Ma solo mentalmente.
Non aveva, non ha e non avrebbe alcun senso per me, intavolare una discussione tipo da bar, nel negozio da parrucchiere, su nessuno dei temi più o meno importanti, più o meno assillanti e gravi del nostro tempo… Ma neanche dei tempi passati. Con uno sconosciuto, che però tagliava i capelli a puntino, e con la scopa raccoglieva subito i capelli caduti al pavimento, e che cercava di passare la sua giornata in un modo meno noioso possibile, per lui. Ma rendendo il tempo estremamente noioso, fastidioso, inutilmente verboso per clienti come me.
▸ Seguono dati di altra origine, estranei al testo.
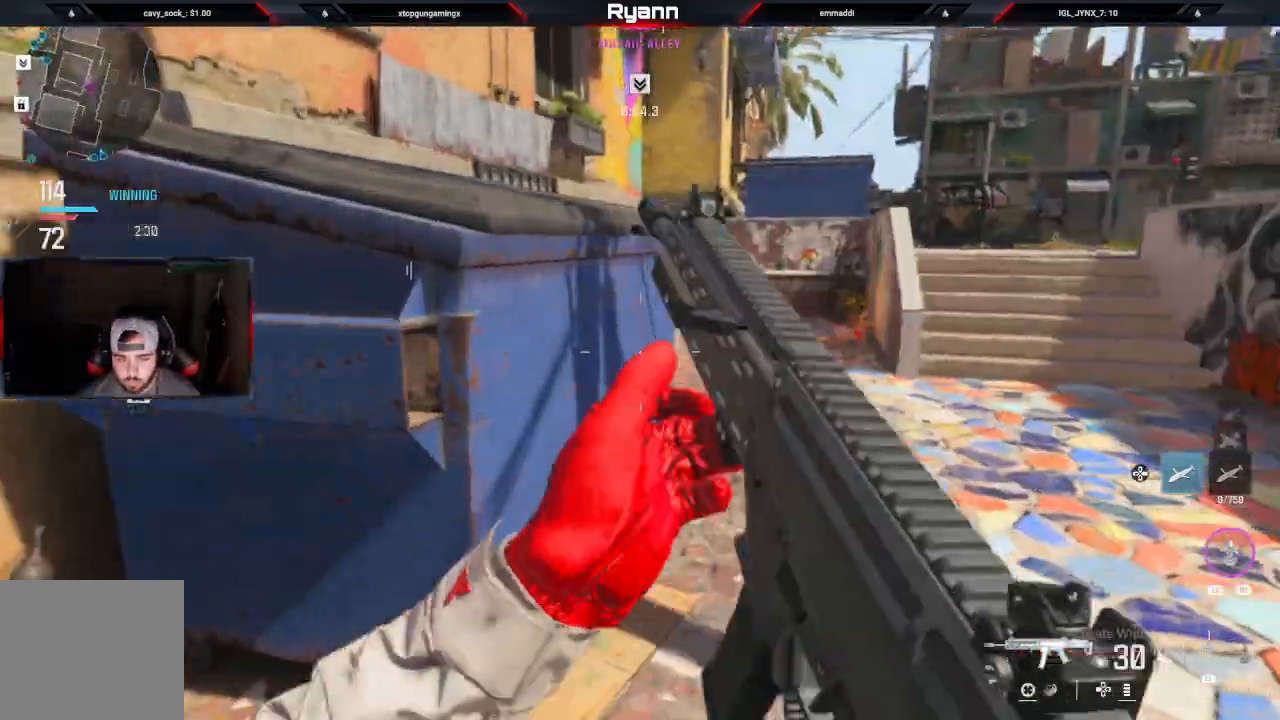
{"dt_ms": 500, "buttons": [], "left_stick": "up", "right_stick": "down", "events": [[50, "right_stick", "down"], [150, "right_stick", "center"], [200, "L3", "up"], [450, "right_stick", "down"]]}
Ho calcolato già qualche volta quanto ho risparmiato in tutti questi decenni.
E non è un calcolo economico o da tirchio risparmiatore.
Ma cerco di pensare al vantaggio che ho avuto a rinunciare a parlare di Fanfani, del giro d’Italia, dei successi della Ferrari, con uno che in effetti non conoscevo assolutamente.
Non sapevo nulla di lui.
Era un estraneo totalmente.
Un estraneo che mi appoggiava le mani delicatamente sul volto per acconciarmi al meglio la barba.
Sul capo per spuntarmi i capelli.
Sulle spalle per disporre il suo bianco immacolato salviettino.
Che mi massaggiava con acqua tiepida e profumata i capelli per lo shampoo e poi per la frizione che non poteva mai mancare.
E che mi salutava quando entravo con tono cordiale, come fossimo stati davvero amici di vecchia data. E così pure quando me ne andavo.
“… Allora ti saluto… carissimo… alla prossima volta… è stato un piacere, credimi… stammi bene e buona giornata”.
Anche nel commiato c’era qualcosa di troppo e di stridente: carissimo, proprio a me?
E poi quell’aggiunta, fin troppo ridondante, pleonastica: è stato un piacere credimi… Perché avrei dovuto credergli?
Proprio un piacere?
Da più di cinquant’anni non entro in un negozio da parrucchiere barbiere.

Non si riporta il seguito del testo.